(this is annie)


reality tv idea

I've got an idea for a new reality television show. It's called Assclown of the Week (ACTW). The concept is simple: cameras follow me around the city during various run-ins with jerks, and the at-home viewers can call a toll-free number to vote for that week’s winner. After the votes are tallied, the cameras will capture Ed McMahon as he surprises the Assclown-elect with the big news. ACTW will then have to decide if he or she wants to walk around with a sandwich board ("I am the ACTW. Ask me about my shyster ways!") for a chance at winning my gentle forgiveness or prizes, whichever they want.

This week’s contestants: driver of the gigantic teal SUV who almost hit me on Division yesterday, flipping me off though I inarguably had the right-of-way; the lad who talks about how he’d be sad if we didn’t stay friends after dumping me, but only monosyllabically acknowledges me at the Empty Bottle before winning a gold medal in the avoidance Olympics; pushy guy who pressured Karinsa to play video poker with him, but turned surly when she politely and kindly declined.

To keep the program somewhat cheery, we will also feature Good Egg of the Week.
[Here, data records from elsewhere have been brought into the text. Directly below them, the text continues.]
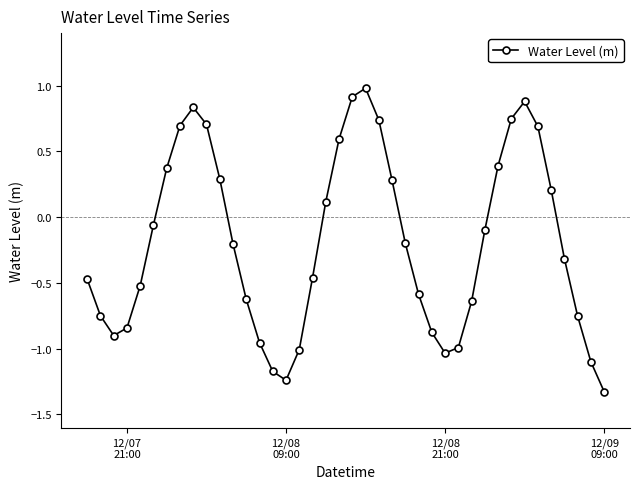

How many interior local valleys (lower than both neighbors) does the data have?

3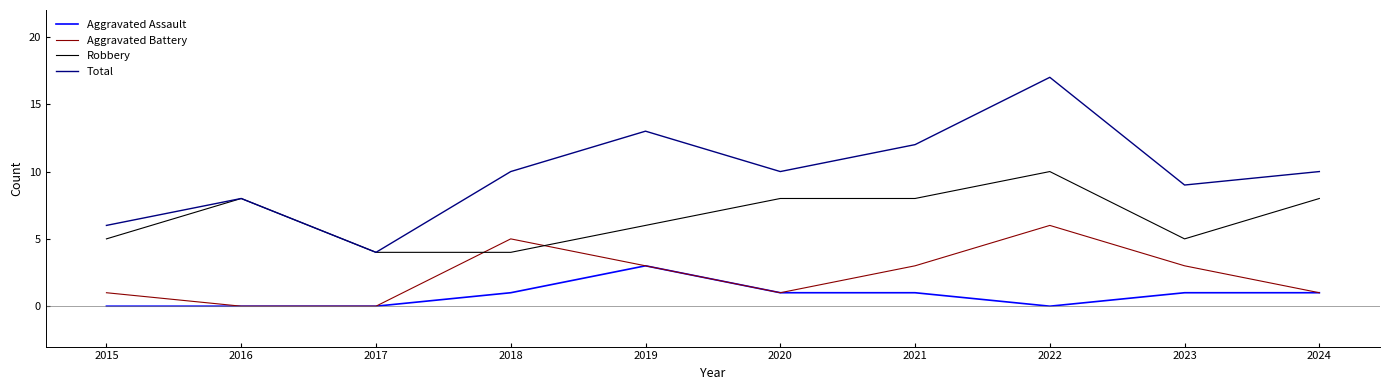

Count the Robbery values in the range 5 to 8.

7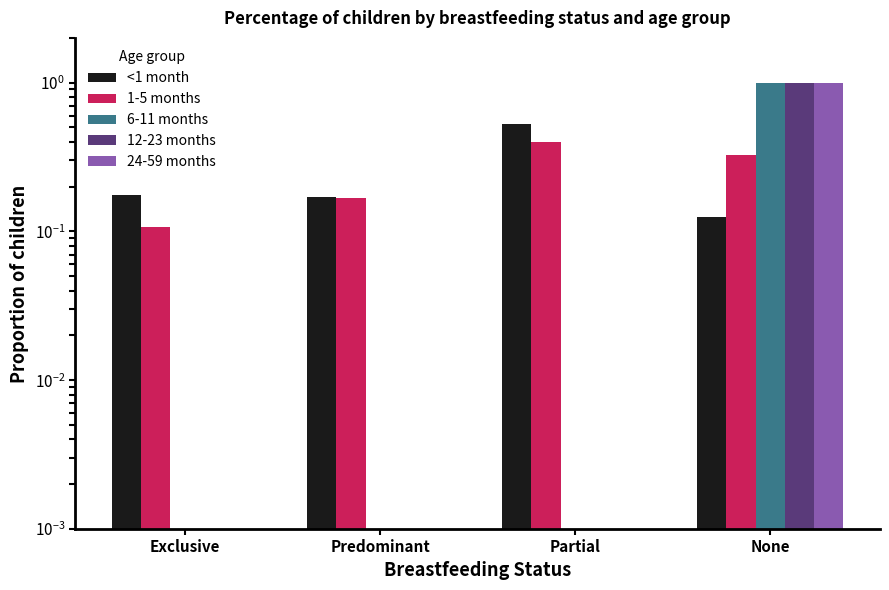

Which series has the largest range (max minus min)?

6-11 months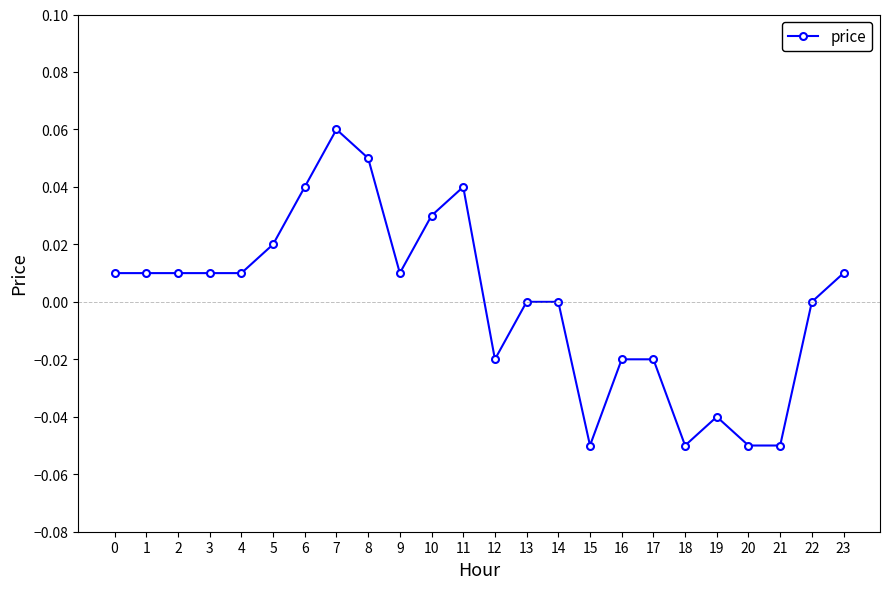

Which has a higher value, 17 or 21?

17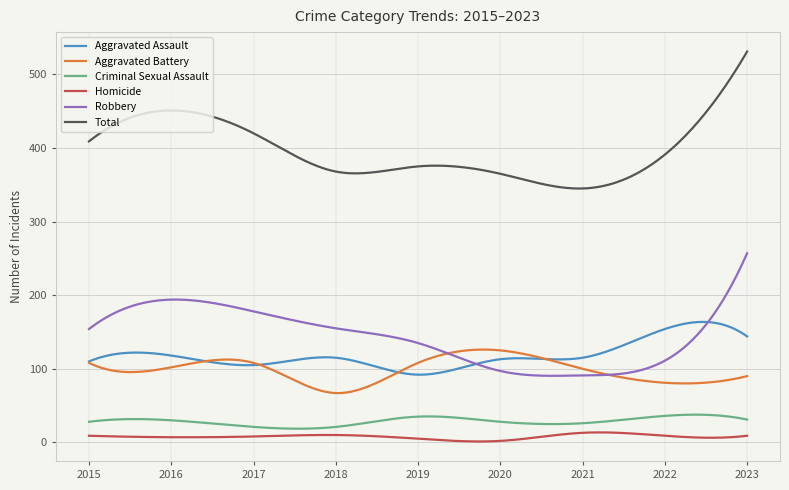

Which series has the widest spread of values?

Total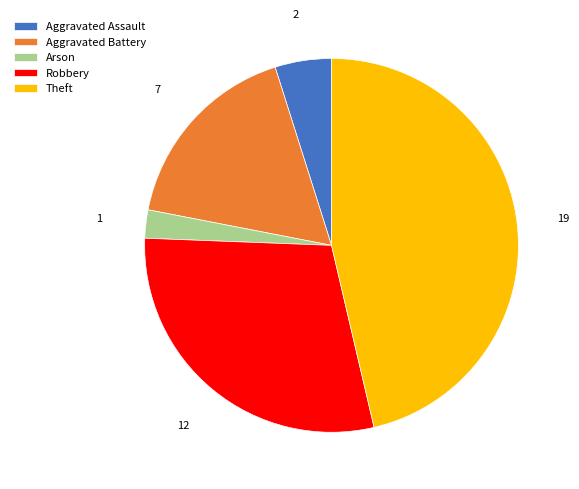

Is Robbery the majority of the pie?

No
This week’s nominees: the boys of Italo, for looking irrepressibly happy while playing their instruments; the cheerful cashier at Target, for managing to be genuinely nice to people even though she doesn’t have to be; Miles, for seeing that I was about to come apart on Wednesday, and pulling me back together with a kind squeeze of the shoulder.

The good thing is that it was harder to come up with a list of meanies than sweeties. But you know, you don’t win the Nielsens with tales of love and happiness.